I don’t know about you, but I am not real interested in the news lately. It might be the nice weather, or it might be burnout—I’m not sure. The January 6th hearings are coming up this week, and I will be paying attention. My hope is that the hearings lead to something significant, but it’s hard to predict.
The anniversary of the Watergate break-in is coming up on June 17th, 1972. I can’t say I remember that date, and I don’t believe it was a large news item at the time. It became one, of course. I was a junior in high school in Washington, DC , and probably had just finished the school year. That summer was the summer I went backpacking in Wyoming with NOLS, an Outward Bound like program; my interests were more in the outdoors and drawing, not politics. Many of my classmates were about to intern on Capitol Hill, and there were some children of the Nixon Administration in my school.
I was aware of political cartoons of course, mostly Herblock of the Washington Post and Garry Trudeau who created Doonesbury. My sights were set on The New Yorker, because I became aware that they published political cartoons, only the cartoons were a little milder or only obliquely referenced politics. That appealed to me.
This was my first political cartoon for The New Yorker, published in 1984. I was thrilled.
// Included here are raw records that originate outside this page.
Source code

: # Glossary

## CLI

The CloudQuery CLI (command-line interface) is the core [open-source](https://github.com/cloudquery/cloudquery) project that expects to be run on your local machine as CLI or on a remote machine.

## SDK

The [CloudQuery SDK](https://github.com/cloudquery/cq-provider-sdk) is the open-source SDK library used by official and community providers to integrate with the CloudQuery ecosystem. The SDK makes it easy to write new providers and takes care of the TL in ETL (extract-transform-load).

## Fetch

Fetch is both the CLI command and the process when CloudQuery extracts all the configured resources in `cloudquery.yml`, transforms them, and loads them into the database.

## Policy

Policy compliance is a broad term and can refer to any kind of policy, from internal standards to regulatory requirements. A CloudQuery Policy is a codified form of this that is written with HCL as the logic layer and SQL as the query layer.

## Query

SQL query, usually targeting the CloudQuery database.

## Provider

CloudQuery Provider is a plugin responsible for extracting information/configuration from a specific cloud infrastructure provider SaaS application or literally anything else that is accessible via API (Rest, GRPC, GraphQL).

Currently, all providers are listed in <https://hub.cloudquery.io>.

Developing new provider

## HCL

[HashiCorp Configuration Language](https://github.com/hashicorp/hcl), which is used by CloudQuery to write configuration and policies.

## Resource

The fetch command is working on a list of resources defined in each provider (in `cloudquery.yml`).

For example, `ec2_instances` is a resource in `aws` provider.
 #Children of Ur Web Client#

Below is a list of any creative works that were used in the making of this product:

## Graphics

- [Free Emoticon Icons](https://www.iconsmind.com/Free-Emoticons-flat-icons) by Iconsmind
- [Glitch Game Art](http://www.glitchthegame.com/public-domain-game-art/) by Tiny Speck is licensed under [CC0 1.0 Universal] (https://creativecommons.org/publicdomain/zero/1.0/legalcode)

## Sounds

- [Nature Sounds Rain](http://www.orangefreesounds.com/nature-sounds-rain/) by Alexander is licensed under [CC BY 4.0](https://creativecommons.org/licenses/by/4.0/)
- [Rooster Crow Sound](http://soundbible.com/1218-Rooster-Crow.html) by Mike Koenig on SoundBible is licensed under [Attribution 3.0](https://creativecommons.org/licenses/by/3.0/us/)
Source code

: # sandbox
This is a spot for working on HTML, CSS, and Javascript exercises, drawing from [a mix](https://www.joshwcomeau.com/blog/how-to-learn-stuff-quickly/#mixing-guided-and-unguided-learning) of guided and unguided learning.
It is referring the Presidential election and Walter Mondale, who was running for office. I liked Mondale, particularly since he selected a woman as his running mate, Geraldine Ferraro, very bold of him for the time. But many found him less than charismatic, and that’s what my cartoon is about. People voted for him (although of course he lost), but it was almost like they really didn’t have interest in it.
My next one was more cultural, and about how New York was a bit dangerous at the time. This cartoon has a whole extra layer of meaning today….there were not mass shootings when I drew this, at least not many.
The New Yorker isn’t buying many political cartoons at all anymore. For a while, they were buying some from others for the Daily Cartoon, which is only online. I’m sad about that, because there were so many great practitioners when I started at the magazine, and whose ideas influenced me a lot— Dana Fradon and James Stevenson to name two giants. They were so skilled at taking political ideas and putting them into visual metaphors.
The above is a personal favorite, from 1994. I am referencing Vice President Dan Quayle, whom everyone loved to make fun of—I can’t remember why I wrote this cartoon, however. Perhaps we thought Quayle was going away but then he didn’t. The “kick around” phrase is taken from Nixon’s quote to the press, “you’re not going to have Nixon to kick around anymore,” in 1962, after 16 years in politics. Little did we know (and did he?) that he would come back bigtime, and fall bigtime.
That’s the closest I came to drawing a cartoon about Nixon! Maybe I’ll do one for the anniverary of the Watergate Break-in…..
What an interesting post, Liza. I like all the cartoons, but share your affection for the Dan Quayle in particular. I think the jokes about him started with his inability to spell potato, which he spelled with an "e." I also remember a lame comment by George H.W. Bush about Quayle's good looks--as though that would get the women's vote. Unfortunate that the NYer isn't running political cartoons now.
I really enjoyed that bit of history about the New Yorker and your first cartoons. I also remember the Dan Quayle jokes and his spelling problem. Political/editorial cartoons have been under attack in so many authoritarian countries - they obviously are seen as a powerful subversive tool.